La généralisation d’Internet et du numérique a mis le problème de la gratuité au centre des préoccupations de nombreux industriels et économistes. À la suite de la publication de plusieurs ouvrages sur ce thème, Le Débat a invité Jean-Noël Jeanneney et Daniel Cohen a se pencher sur la question. Leurs conclusions les opposent.

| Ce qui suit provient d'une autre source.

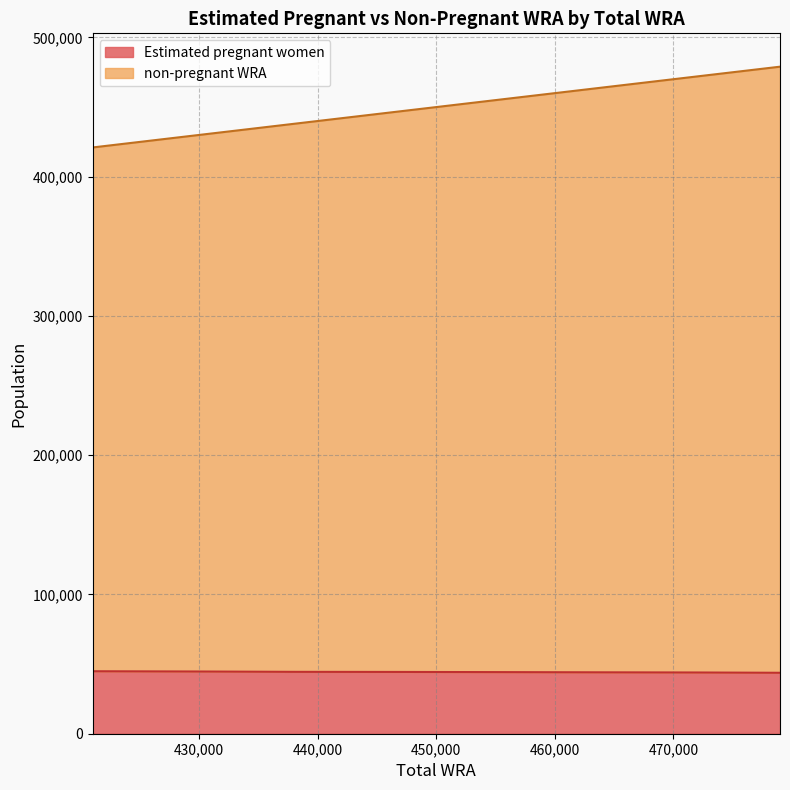

What is the highest value of the Estimated pregnant women series?

44865.3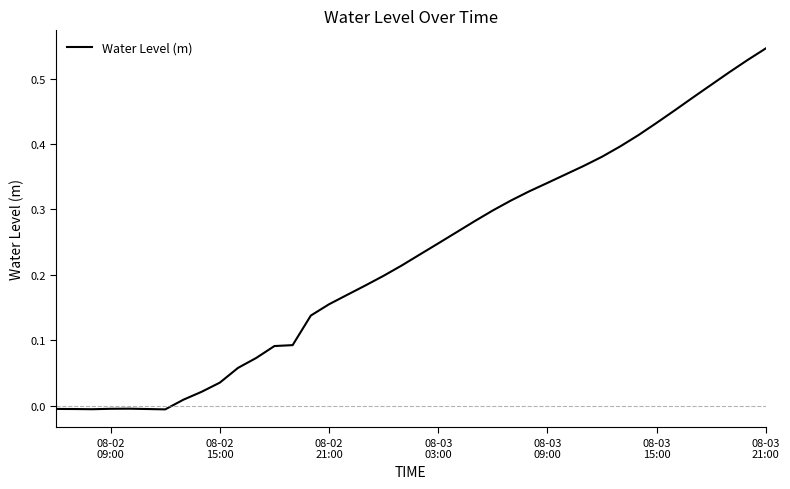

What is the difference between the maximum and minimum values?

0.6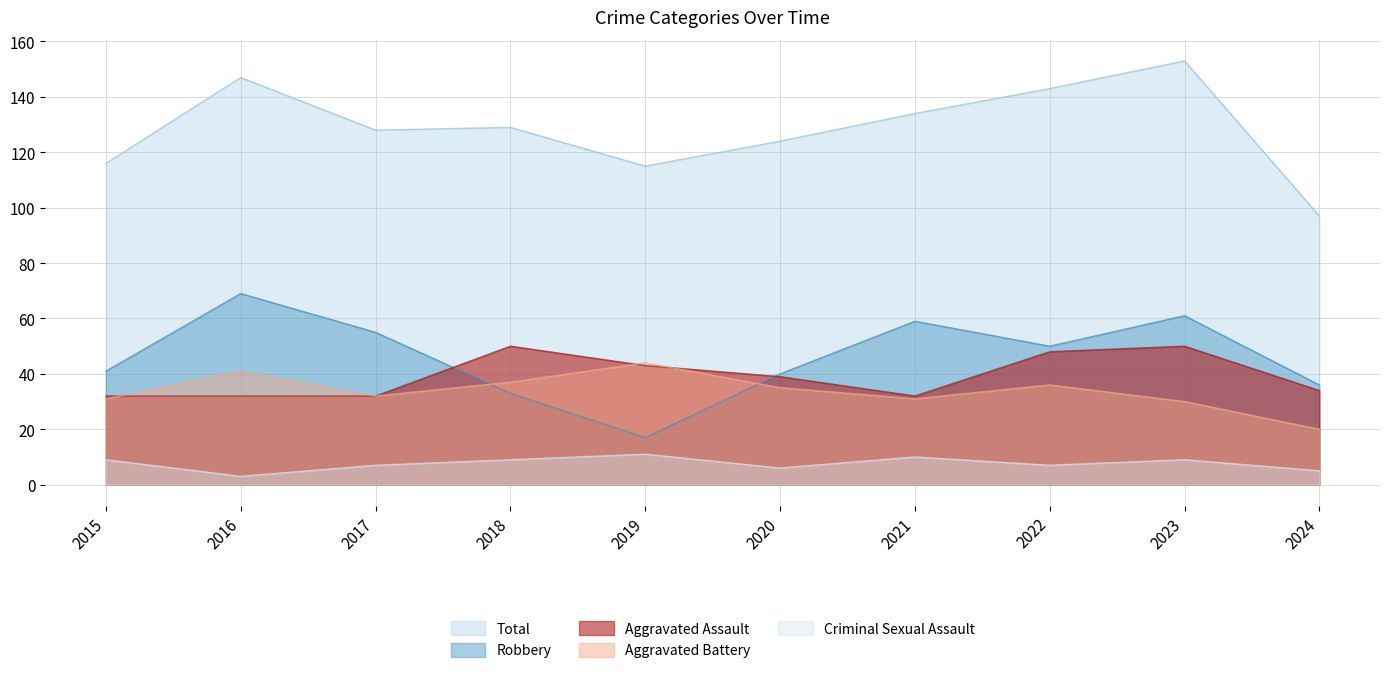

How many lines are shown in the chart?

5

Jean-Noël Jeanneney critique de l'illusion de la culture gratuite

Jean-Noël Jeanneney dénonce les illusions et les hypocrisies de la culture gratuite. L’ancien directeur de la Bibliothèque Nationale de France consacre de nombreuses pages à faire l’histoire des modèles de gratuité existants depuis l’école de Jules Ferry à la mise en place de la redevance audiovisuelle. Déçu de l’expérience TF1, il rejette avec vigueur le modèle publicitaire qui pèse sur le consommateur sans pour autant assurer ni indépendance, ni diversité culturelle. Il rappelle avec utilité que les débats qui ont entouré la loi DADVSI ne sont que la redite des arbitrages similaires qui ont eu lieu au siècle dernier.

Enfin, ce n’est qu’à l’approche de ses dernières lignes que Jean-Noël Jeanneney s’intéresse à la question de la gratuité sur Internet. À ses yeux, la chose semble entendue. La gratuité “ne prépare pas à apprécier les oeuvres, opprime les créateurs passés ou présents et favorise les best-sellers et les oeuvres déjà rémunérées autrement.” Elle s’impose “aux dépens de ce qui est neuf, original, fécond pour la suite.”

De son point de vue, Internet ne serait donc pas un média différent de la télévision ou de la radio. La généralisation du numérique ne changerait rien à la chaîne de valeur de la culture. Il suffirait en fait de développer les mécanismes de paiement à l’acte sécurisés et de les imposer contre les modèles du gratuit à la Google.


Défense des mérites du modèle du gratuit par Daniel Cohen

Du coté de Daniel Cohen en revanche, c’est le modèle du gratuit qui est en danger et dont les mérites  doivent être défendus contre ses ennemis. Après avoir rappelé que rien n’interdit à plusieurs personnes d’écouter la même musique en même temps, le professeur d’économie à l’École normale supérieure décrit les conséquences qui découlent de cette différence fondamentale entre l’économie matérielle et l’économie immatérielle.

Pour les industries, la révolution de la gratuité sur Internet est surtout liée à la gratuité du support. La gloire de l’industrie du disque est récente et surtout liée au passage des disques analogiques aux cds numériques pendant les années 80 et 90. Pour Daniel Cohen, les nouvelles technologies ont permis aux industries culturelles de gagner beaucoup sans y être pour grand-chose. Leur refus d’adopter les modèles de la nouvelle économie est le résultat d’un calcul opportuniste et temporaire.

Car le paiement à l’acte est le pire des systèmes. L’idée que rien n’est gratuit est à la fois trivialement vraie et trivialement fausse. Le coût de la publicité se reflète naturellement dans le prix des biens consommés, mais le mode de tarification d’un bien a une influence décisive sur le bien-être des consommateurs. La question du gratuit touche autant à l’intérêt privé des industriels de la culture qu’à l’intérêt général du public. Elle recoupe des problèmes plus graves comme ceux qui régissent aujourd’hui la protection des médicaments.

Comment écarter des modèles qui éviteraient de priver des gens de la jouissance d’un bien alors même qu’ils pourraient en profiter sans nuire à la consommation qui en est faite par autrui ?

La réponse de Daniel Cohen à Jean-Noël Jeanneney est directe et sans ambages. Les industriels de la culture ne sont pas plus en danger que lorsque que lors de l’apparition de la radio ou des magnétophones. Leur modèle de paiement à l’acte est condamné à disparaître malgré eux.


Reconnaître la spécificité culturelle de l'Internet

Des solutions pragmatiques commencent déjà à apparaître et l’actualité donnent raison à Daniel Cohen. On est donc plutôt surpris de le voir adoucir son analyse en affirmant comprendre la nécessité d’imposer des peines symboliques au consommateur récalcitrant. Il s’agit, selon lui, de préserver l’interdit pour faire émerger des solutions économiquement rationnelles.

Ne s’agirait-il pas plutôt d’une ultime réticence à reconnaître la spécificité de l’Internet ? Au-delà des divergences de modèles économiques, c’est le rôle fondamental désormais accordé au public et à l’individu qui jette l’industrie culturelle dans le désarroi. Jean-Noël Jeanneney et Daniel Cohen tournent tous deux autour du caractère d’intérêt général de l’économie culturelle qui doit autant assurer la production des connaissances que leur diffusion au plus grand nombre. Mais cette analyse-là reste encore à écrire.